TRY IT:
Write out, character for character, the line containing "Подключение системы" and all lines after it up to the end of the listing.

DATA:
******
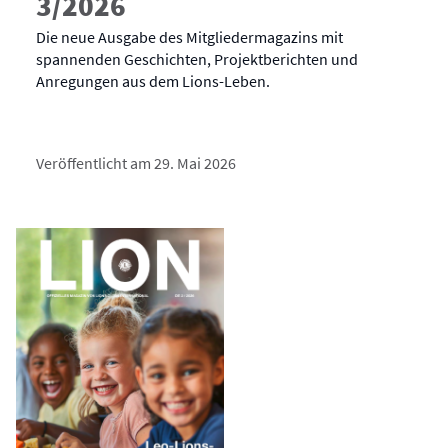
3/2026
Die neue Ausgabe des Mitgliedermagazins mit
spannenden Geschichten, Projektberichten und
Anregungen aus dem Lions-Leben.
Veröffentlicht am 29. Mai 2026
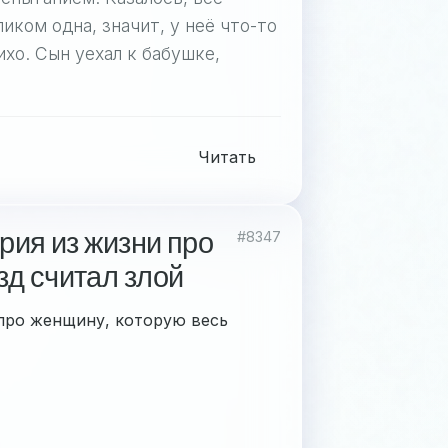
иком одна, значит, у неё что-то
ихо. Сын уехал к бабушке,
Читать
рия из жизни про
#8347
зд считал злой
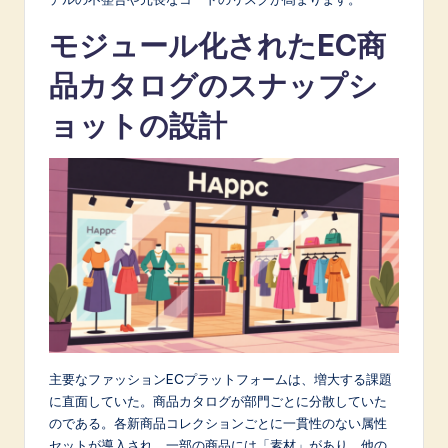
n
o
モジュール化されたEC商
v
品カタログのスナップシ
a
ョットの設計
ti
o
n
主要なファッションECプラットフォームは、増大する課題
に直面していた。商品カタログが部門ごとに分散していた
のである。各新商品コレクションごとに一貫性のない属性
セットが導入され、一部の商品には「素材」があり、他の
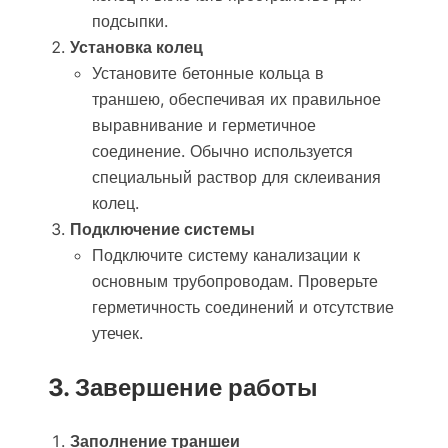
подсыпки.
Установка колец
Установите бетонные кольца в
траншею, обеспечивая их правильное
выравнивание и герметичное
соединение. Обычно используется
специальный раствор для склеивания
колец.
Подключение системы
Подключите систему канализации к
основным трубопроводам. Проверьте
герметичность соединений и отсутствие
утечек.
3. Завершение работы
Заполнение траншеи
******
RESULT OF THIS TASK:
Подключение системы
Подключите систему канализации к
основным трубопроводам. Проверьте
герметичность соединений и отсутствие
утечек.
3. Завершение работы
Заполнение траншеи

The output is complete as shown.